[Dataset items]:

□ □ □

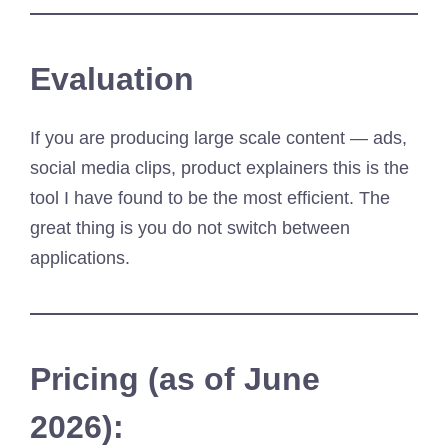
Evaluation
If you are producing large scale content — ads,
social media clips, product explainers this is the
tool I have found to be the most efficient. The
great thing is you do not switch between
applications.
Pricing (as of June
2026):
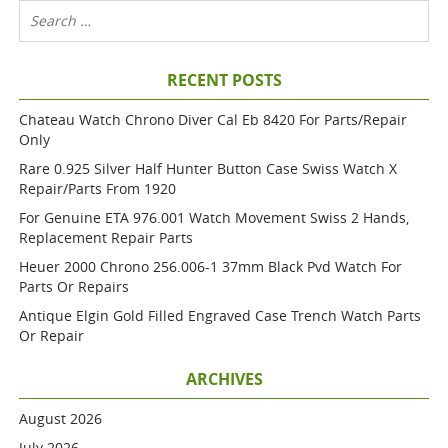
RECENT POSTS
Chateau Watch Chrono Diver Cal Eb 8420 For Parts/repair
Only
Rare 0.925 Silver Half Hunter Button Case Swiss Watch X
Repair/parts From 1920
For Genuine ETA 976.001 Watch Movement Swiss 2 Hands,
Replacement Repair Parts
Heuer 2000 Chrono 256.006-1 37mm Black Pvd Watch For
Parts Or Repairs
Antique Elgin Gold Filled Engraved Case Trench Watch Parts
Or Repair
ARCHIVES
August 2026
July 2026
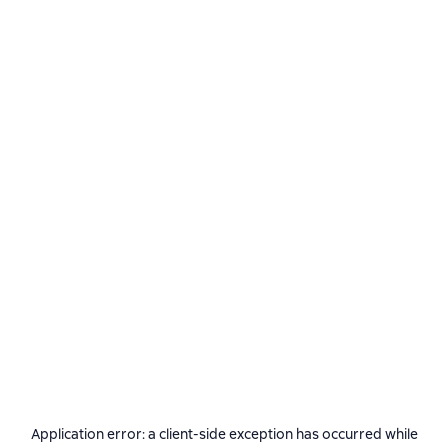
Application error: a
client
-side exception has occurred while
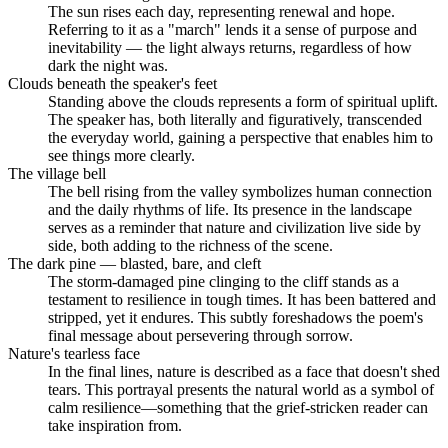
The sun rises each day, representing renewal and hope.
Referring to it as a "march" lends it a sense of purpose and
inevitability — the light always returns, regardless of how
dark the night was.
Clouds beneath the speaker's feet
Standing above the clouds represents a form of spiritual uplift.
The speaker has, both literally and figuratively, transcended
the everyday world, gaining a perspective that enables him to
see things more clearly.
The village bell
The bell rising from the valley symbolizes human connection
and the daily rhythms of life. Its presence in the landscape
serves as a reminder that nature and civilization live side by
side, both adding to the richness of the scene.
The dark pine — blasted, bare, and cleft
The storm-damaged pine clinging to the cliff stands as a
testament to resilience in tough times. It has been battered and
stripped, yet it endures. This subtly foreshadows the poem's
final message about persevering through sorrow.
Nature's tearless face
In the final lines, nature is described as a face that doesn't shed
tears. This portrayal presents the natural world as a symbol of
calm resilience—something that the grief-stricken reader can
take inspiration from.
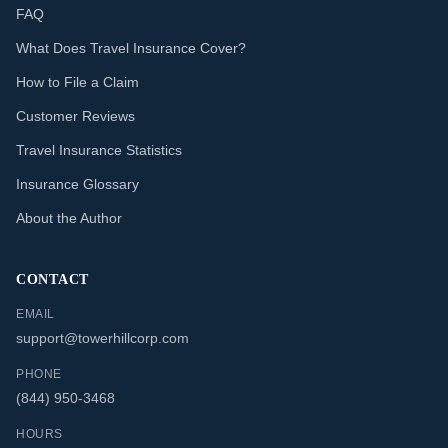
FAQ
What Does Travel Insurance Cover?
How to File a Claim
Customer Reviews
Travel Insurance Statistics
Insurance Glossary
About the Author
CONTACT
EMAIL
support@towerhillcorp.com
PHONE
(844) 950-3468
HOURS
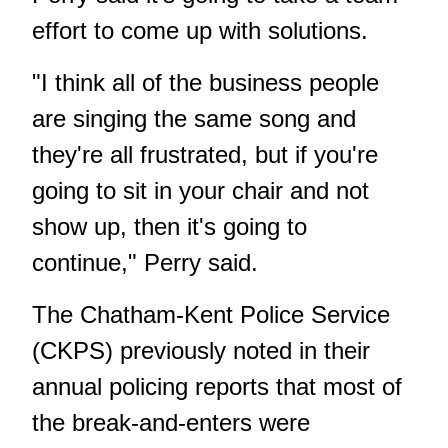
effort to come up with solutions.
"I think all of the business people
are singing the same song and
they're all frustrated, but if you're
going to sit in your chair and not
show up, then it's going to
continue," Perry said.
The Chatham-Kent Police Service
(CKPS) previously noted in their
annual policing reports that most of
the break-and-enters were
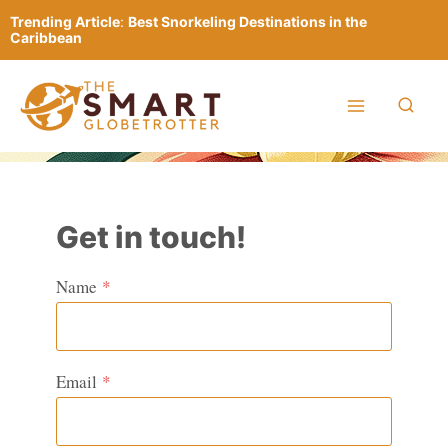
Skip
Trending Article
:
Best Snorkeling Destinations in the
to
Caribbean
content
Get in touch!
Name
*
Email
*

□ □ □

Exactly the lines from the one containing "going to sit in your chair and not" through the last line of the data above should be output, both ends included, with every picture left out.

going to sit in your chair and not
show up, then it's going to
continue," Perry said.
The Chatham-Kent Police Service
(CKPS) previously noted in their
annual policing reports that most of
the break-and-enters were
Skip
Trending Article
:
Best Snorkeling Destinations in the
to
Caribbean
content
Get in touch!
Name
*
Email
*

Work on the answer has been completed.